Where the data below begins, start retyping exactly, and end on the line with "middle pip: (122, 360)", which is included; no picture goes in.

START Data for this task

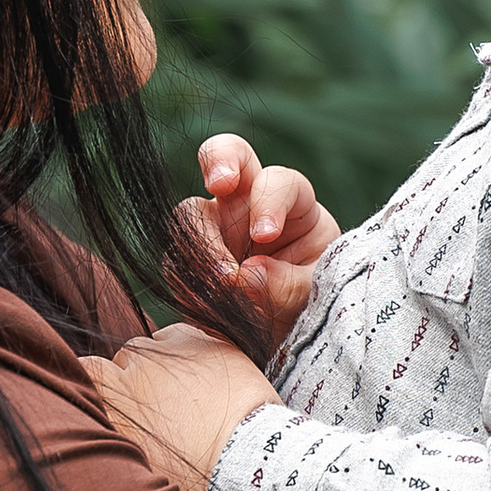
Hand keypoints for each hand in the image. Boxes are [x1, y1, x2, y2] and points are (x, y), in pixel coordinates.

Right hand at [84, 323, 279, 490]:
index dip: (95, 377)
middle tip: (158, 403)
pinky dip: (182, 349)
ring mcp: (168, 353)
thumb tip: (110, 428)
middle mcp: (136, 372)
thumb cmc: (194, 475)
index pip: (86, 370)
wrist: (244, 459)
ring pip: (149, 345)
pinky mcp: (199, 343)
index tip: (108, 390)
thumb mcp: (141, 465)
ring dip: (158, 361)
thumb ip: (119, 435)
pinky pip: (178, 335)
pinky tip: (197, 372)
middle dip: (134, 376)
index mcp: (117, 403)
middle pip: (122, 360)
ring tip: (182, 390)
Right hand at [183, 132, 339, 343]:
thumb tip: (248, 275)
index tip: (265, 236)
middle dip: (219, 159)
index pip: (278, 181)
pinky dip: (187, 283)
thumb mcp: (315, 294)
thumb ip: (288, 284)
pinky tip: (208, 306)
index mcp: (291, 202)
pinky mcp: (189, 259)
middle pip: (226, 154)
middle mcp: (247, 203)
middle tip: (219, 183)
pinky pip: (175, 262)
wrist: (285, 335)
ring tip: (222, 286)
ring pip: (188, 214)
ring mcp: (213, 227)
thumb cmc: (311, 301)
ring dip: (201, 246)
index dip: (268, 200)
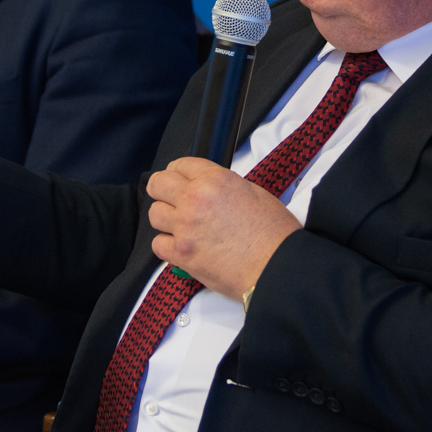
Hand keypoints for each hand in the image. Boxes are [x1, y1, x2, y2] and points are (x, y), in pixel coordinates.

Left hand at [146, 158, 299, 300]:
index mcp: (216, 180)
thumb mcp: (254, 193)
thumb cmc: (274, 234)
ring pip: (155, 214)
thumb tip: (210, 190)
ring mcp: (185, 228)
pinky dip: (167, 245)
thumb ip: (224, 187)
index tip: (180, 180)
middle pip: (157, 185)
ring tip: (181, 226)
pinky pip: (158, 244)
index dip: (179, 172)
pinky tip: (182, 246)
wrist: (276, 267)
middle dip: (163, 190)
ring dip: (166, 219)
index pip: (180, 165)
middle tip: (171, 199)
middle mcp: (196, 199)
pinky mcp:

END Data for this task

Written reply |
Hand keypoints for each hand in the image. Boxes are [x1, y1, x2, y2] and points are (x, y), in pixel coordinates.

Right hand at [84, 323, 279, 490]:
index dip: (95, 377)
middle tip: (158, 403)
pinky dip: (182, 349)
ring mcp: (168, 353)
thumb tip: (110, 428)
middle mcp: (136, 372)
thumb cmc: (194, 475)
index pip: (86, 370)
wrist: (244, 459)
ring pip: (149, 345)
pinky mcp: (199, 343)
index tip: (108, 390)
thumb mcp: (141, 465)
ring dip: (158, 361)
thumb ip: (119, 435)
pinky pip: (178, 335)
pinky tip: (197, 372)
middle dip: (134, 376)
index mcp: (117, 403)
middle pip: (122, 360)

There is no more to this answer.